How far I ought to go into the material merits as distinct from the procedural I am not sure, but I will occupy the last five minutes in saying what I can about them. On the material merits it was not considered that the road dangers, as they will be minimised by the precautions the local education authority intends to take, ought to be a decisive factor; and indeed I think my hon. Friend agrees with us there; because, although I am sure he would agree with all the world that the lives of small children are more important than any other factor before us, he himself said that in this particular case that factor was not the most considerable.
It could not be settled on that, nor could it be settled upon the loss of amenity to the owners, occupiers and neighbours, deeply as my right hon. Friend regrets that loss of amenity. No doubt in any town, and more particularly perhaps in the outskirts of any town, one runs the risk that there will be new buildings, and when there are new buildings there is often loss of amenity.

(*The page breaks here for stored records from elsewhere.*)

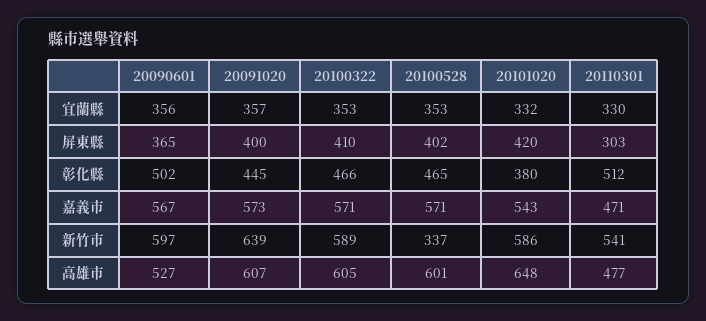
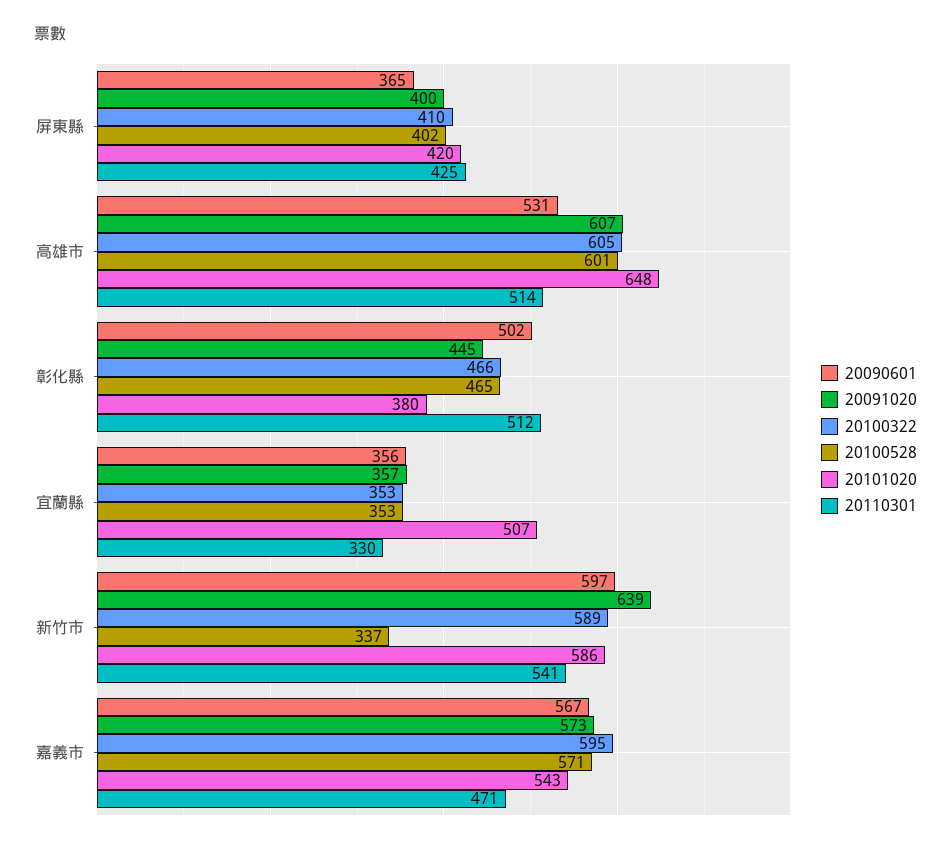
  {
    "20090601": {
      "宜蘭縣": 356,
      "屏東縣": 365,
      "彰化縣": 502,
      "嘉義市": 567,
      "新竹市": 597,
-     "高雄市": 527
+     "高雄市": 531
    },
    "20091020": {
      "宜蘭縣": 357,
      "屏東縣": 400,
      "彰化縣": 445,
      "嘉義市": 573,
      "新竹市": 639,
      "高雄市": 607
    },
    "20100322": {
      "宜蘭縣": 353,
      "屏東縣": 410,
      "彰化縣": 466,
-     "嘉義市": 571,
+     "嘉義市": 595,
      "新竹市": 589,
      "高雄市": 605
    },
    "20100528": {
      "宜蘭縣": 353,
      "屏東縣": 402,
      "彰化縣": 465,
      "嘉義市": 571,
      "新竹市": 337,
      "高雄市": 601
    },
    "20101020": {
-     "宜蘭縣": 332,
+     "宜蘭縣": 507,
      "屏東縣": 420,
      "彰化縣": 380,
      "嘉義市": 543,
      "新竹市": 586,
      "高雄市": 648
    },
    "20110301": {
      "宜蘭縣": 330,
-     "屏東縣": 303,
+     "屏東縣": 425,
      "彰化縣": 512,
      "嘉義市": 471,
      "新竹市": 541,
-     "高雄市": 477
+     "高雄市": 514
    }
  }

My hon. Friend will agree that from the point of view of amenity it will make a considerable difference whether one school is erected or two schools are erected on the site.
I quite agree, and I am coming to the point about one or two schools. The reason why these factors were not considered decisive is that the only one of four or five alternatives suggested which on investigation seemed comparable has this disadvantage, that it stands on a site for tipping, and that is where the southern aspect comes in. This objection against building upon rubbish and brickbats is particularly strong to precisely that part of site No. 1, where it would, for every other reason, be appropriate to put the actual building of the school. And the Minister's objection to Site No. 1 is stronger than has appeared from the extract from it—and that appears to me very strong indeed. Anyone who put his mind to it in the way in which it was the duty of the Minister to put her mind would conclude that it was a very strong objection indeed.

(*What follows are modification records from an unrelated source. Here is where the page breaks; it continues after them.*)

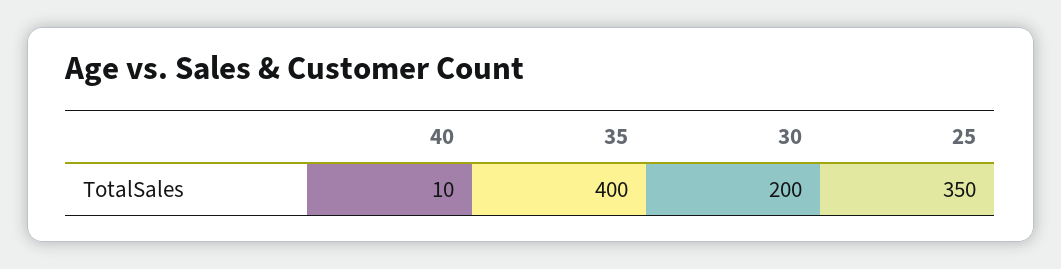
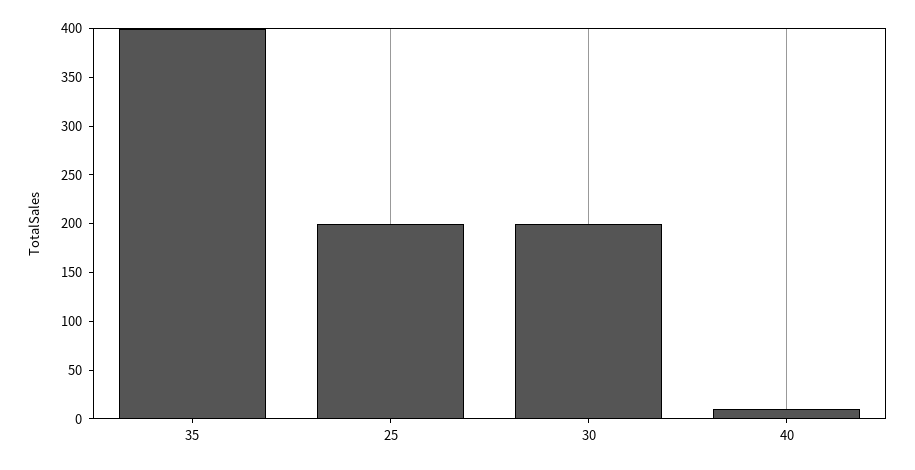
  {
    "40": 10,
    "35": 400,
    "30": 200,
-   "25": 350
+   "25": 200
  }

The subsoil has not been examined very closely, but on the face of all that can be observed it has the characteristics of a site which would swallow labour and material. There is not the least doubt about it. It is not a question of being mean about money. It is that the site would have swallowed labour and material. In all the circumstances of the case, whichever view one takes of the economic situation, whether the Conservative view or the Labour view, whichever view one takes of necessary economies in education, it would have swallowed labour and material which are at the Minister's disposal to be used only for absolute necessities. The objection is especially strong when we think of all the other things for which labour and materials. especially building labour and materials. are needed.

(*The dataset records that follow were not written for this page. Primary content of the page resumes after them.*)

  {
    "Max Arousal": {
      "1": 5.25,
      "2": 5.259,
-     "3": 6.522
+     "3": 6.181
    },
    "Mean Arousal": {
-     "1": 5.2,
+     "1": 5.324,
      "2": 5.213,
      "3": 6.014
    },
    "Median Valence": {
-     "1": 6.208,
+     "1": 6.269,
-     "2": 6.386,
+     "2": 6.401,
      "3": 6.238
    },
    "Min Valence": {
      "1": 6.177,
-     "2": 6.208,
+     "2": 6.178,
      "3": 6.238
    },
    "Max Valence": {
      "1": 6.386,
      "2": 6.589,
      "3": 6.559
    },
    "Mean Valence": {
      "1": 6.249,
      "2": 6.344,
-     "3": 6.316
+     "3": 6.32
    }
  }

The suggested compromise came a little late. We consulted the L.E.A. as fast as we could. It had to be done mainly by telephone and everyone knows how difficult that is. I cannot say that the L.E.A. will accept, but I can offer a crumb of comfort to the hon. Baronet, that is to say, that the L.E.A. does propose to acquire the whole of the appeal site immediately, but they only need to build as immediately as possible—as my hon. Friend says—first, the girls' school; and they will consider as sympathetically as possible requests for continuance of the present users of those parts of the site which are not immediately needed and, as my hon. Friend said, that gives them, probably, a prospect of 10 years.
I hope that that may be some small comfort to them, particularly the micro-photographer. I am bound to say that until he referred to his numerous friends I did not realise that the favourite material of a micro-photographer was a Member of Parliament.